Así lo explicó a 24horas.cl la psicóloga de la Clínica de Las Condes, Javiera Aguirre, sobre este hábito de acumular ropa en distintas partes de la habitación: "Dejar la ropa en una silla y no hacerse cargo de inmediato o en un tiempo corto de esta acumulación puede estar hablando de alguna fatiga mental o sobrecarga emocional, porque muchas veces se asocia con flojera, pero las personas están agotadas cognitivamente y mentalmente".
"Hay que entender que el agotamiento no solamente es físico, sino que también es mental y emocional. Entonces la silla puede funcionar como una estación intermedia, como algo que me ayuda a descargar rápidamente de este estrés que me está generando cierta tarea y también una forma de ahorrar energía mentalmente", agregó la especialista.
Este acto lleva hasta el punto de acumular un cerro de ropa y dejar la tarea de ordenar para después; así pasan días y sigue el desorden. Pero también se transforma en una sobrecarga mental porque "es una acumulación progresiva que cada vez va aumentando y también se tiene que dar con otras instancias, como dificultad para cerrar tareas simples y una sensación constante de cansancio", aseguró.

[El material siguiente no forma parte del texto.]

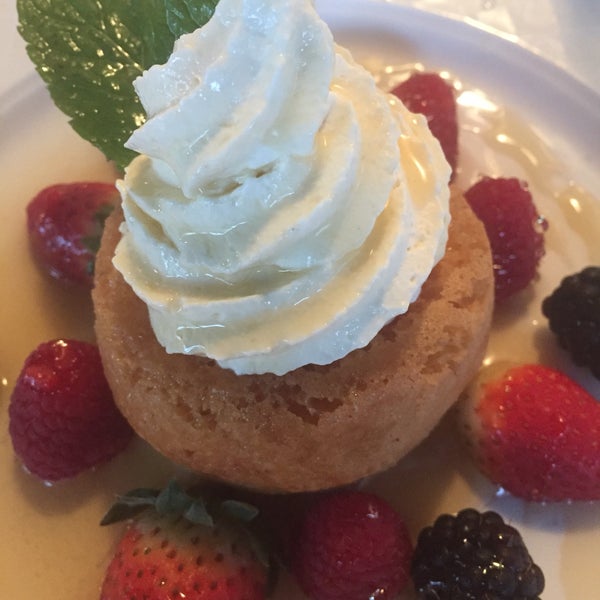
You are a GUI agent. You are given a task and a screenshot of the screen. Output one action in this format:
    pyautogui.click(x=<x>, y=<y>)
    Task: Click on the empty space on table
    This screenshot has width=600, height=600.
    Given the screenshot: What is the action you would take?
    pyautogui.click(x=14, y=55)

Las personas que tienen esta conducta en sus vidas pueden sentirse con poca motivación, irritabilidad y una sensación de estar sobrepasadas.
¿Cómo abordar esta conducta de acumular ropa?
Aunque puede ser difícil mejorar esta conducta, lo ideal es tomar conciencia y no minimizar este hábito porque refleja señales internas en cada persona.
"Ir de a poco, tratando de hacernos cargo de inmediato de si saco una ropa, doblarla de inmediato para no acumular, porque entre más grande esto se transforma, más grande va a ser la carga mental y emocional", aconsejó la psicóloga.
"Es importante no procrastinar, no dejarlo para después. Trabajar también el agotamiento y no solo el orden; esto no habla solamente de un orden externo, también habla de un agotamiento y orden interno. La persona tiene que empezar a ordenarse emocionalmente y sus pensamientos para que el orden se externalice", cerró.